Directions:
[A] In the source text, rewrite the paragraph beginning "No single fund manager" more briefly, keeping its main facts.
[B] Copy everything from "No single fund" down to "they did not." in the source text, switching "notes to accounts" to "notes to the financial statements".

Source text:
--- --- ---
Raw data comes in from the providers in standard templates.  This is required because comparisons must be facilitated and aggregations of data are also required to calculate things like market-wide ratios etc.  It is always a trade off to squeeze what the company has written and reported into standard templates.  Some data aggregators will allow you to see where the reported template figure came from in the annual reports.  This allows you to see what the assumptions made were in that process.

No single fund manager or broker has the time to maintain this level of data input.  It is handed to the data suppliers who report it to the aggregators whose data is then used by clients like fund managers, traders etc.

The professional market uses this data for aggregate market statistics and to screen up for interesting situations that may require further investigation.  This aggregate data, and company level data, includes a line item for depreciation and amortization. In many cases, the annual reports or proxies for these are considered in depth which includes detailed reading and analysis of the notes to accounts.  These make up nearly half or more of annual reports.  So the market does its own work beyond the template reports.  Not sure how you came to conclude they did not.
--- --- ---
Data excerpts:
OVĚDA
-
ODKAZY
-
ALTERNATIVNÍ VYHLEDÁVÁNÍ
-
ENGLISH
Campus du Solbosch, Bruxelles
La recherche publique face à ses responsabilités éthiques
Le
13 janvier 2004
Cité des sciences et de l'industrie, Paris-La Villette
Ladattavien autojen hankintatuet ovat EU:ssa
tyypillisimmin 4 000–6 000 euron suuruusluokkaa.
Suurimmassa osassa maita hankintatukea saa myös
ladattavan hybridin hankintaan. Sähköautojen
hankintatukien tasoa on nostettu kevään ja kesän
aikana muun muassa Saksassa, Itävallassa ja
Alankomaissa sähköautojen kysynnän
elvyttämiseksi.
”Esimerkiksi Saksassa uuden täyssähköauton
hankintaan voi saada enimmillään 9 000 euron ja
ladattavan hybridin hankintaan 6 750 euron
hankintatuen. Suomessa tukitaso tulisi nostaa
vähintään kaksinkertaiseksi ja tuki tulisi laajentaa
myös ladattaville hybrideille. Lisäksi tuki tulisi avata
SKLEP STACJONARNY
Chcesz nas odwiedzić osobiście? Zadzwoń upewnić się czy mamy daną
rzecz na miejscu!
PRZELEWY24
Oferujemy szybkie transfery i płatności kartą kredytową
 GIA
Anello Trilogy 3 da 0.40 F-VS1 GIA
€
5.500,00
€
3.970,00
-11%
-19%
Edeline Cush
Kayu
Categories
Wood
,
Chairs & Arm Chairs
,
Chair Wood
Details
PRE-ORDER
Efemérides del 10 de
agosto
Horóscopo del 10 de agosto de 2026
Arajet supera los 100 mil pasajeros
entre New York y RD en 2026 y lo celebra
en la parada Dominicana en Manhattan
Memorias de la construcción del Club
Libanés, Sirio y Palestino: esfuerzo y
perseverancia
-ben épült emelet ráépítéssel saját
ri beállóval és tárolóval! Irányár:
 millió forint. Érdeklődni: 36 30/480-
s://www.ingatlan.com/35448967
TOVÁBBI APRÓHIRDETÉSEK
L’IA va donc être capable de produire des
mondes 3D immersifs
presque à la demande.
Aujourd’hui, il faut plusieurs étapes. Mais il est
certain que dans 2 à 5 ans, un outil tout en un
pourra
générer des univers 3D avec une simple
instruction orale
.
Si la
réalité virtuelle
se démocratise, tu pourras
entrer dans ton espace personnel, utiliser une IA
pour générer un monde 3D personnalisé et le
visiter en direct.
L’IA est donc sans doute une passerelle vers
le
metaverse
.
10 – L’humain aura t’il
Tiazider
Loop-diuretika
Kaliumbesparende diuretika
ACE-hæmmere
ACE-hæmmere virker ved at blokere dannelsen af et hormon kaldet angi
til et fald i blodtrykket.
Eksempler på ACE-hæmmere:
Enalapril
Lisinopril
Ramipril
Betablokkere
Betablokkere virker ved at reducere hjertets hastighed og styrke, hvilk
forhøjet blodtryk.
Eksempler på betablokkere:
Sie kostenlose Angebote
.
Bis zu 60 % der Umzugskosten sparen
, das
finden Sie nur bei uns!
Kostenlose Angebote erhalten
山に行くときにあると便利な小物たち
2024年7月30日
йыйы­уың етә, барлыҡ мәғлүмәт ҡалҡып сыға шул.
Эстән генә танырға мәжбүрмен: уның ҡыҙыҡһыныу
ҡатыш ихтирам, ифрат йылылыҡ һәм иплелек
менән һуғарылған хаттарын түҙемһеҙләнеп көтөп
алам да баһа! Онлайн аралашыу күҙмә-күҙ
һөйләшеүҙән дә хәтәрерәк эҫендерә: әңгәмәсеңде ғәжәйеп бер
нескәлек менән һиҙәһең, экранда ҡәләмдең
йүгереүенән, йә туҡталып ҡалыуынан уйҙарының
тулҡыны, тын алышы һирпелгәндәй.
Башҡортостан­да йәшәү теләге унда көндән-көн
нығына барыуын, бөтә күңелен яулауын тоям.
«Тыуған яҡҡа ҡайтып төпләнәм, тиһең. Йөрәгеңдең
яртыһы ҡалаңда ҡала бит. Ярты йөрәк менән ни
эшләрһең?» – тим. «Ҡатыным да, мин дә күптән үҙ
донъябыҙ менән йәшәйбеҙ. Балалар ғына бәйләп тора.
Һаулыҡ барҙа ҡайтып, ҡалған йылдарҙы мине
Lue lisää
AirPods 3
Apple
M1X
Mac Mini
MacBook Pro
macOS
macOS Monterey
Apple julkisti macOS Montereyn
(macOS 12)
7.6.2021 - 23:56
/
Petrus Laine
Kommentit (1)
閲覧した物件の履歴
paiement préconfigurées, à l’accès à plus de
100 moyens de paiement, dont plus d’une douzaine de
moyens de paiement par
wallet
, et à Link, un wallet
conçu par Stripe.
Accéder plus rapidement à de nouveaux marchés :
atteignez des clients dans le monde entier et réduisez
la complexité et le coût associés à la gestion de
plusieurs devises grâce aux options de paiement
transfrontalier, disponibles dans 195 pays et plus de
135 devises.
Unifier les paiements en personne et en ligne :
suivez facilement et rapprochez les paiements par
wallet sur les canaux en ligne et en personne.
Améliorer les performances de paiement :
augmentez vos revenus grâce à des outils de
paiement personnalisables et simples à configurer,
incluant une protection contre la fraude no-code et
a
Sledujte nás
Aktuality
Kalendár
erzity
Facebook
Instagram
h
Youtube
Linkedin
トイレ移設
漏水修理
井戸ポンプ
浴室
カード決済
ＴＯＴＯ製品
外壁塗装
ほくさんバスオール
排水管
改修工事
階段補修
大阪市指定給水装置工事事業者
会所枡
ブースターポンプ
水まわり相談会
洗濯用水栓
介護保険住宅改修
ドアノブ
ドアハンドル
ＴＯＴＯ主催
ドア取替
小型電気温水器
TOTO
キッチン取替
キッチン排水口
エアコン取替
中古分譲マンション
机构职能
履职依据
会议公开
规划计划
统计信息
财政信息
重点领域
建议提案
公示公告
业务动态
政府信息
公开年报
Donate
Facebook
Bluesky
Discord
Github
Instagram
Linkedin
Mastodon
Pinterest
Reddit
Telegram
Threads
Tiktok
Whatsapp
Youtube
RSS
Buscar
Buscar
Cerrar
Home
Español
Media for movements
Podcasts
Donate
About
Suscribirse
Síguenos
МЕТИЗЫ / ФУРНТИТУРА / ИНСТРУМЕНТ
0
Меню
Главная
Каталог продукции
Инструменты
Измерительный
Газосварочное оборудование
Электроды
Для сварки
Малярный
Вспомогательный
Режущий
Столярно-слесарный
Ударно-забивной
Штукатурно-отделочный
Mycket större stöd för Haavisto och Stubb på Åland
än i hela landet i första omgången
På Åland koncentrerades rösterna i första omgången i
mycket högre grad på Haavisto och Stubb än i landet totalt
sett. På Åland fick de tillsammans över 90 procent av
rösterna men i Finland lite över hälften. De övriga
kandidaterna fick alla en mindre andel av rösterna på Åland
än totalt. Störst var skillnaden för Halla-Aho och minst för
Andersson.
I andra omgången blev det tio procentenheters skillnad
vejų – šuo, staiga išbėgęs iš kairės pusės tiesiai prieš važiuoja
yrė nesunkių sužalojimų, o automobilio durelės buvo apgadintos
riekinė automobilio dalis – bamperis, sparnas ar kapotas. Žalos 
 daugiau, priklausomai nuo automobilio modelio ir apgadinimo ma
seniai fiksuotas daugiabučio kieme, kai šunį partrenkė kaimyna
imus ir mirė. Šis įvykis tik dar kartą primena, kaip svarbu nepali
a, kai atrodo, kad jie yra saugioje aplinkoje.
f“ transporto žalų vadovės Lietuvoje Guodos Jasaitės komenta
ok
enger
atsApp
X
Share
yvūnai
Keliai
--- --- ---
Answers:
[A] Fund managers and brokers lack the time to maintain this data input. Data suppliers handle it and report it to aggregators, whose data then goes to clients such as fund managers and traders.

[B]
No single fund manager or broker has the time to maintain this level of data input.  It is handed to the data suppliers who report it to the aggregators whose data is then used by clients like fund managers, traders etc.

The professional market uses this data for aggregate market statistics and to screen up for interesting situations that may require further investigation.  This aggregate data, and company level data, includes a line item for depreciation and amortization. In many cases, the annual reports or proxies for these are considered in depth which includes detailed reading and analysis of the notes to the financial statements.  These make up nearly half or more of annual reports.  So the market does its own work beyond the template reports.  Not sure how you came to conclude they did not.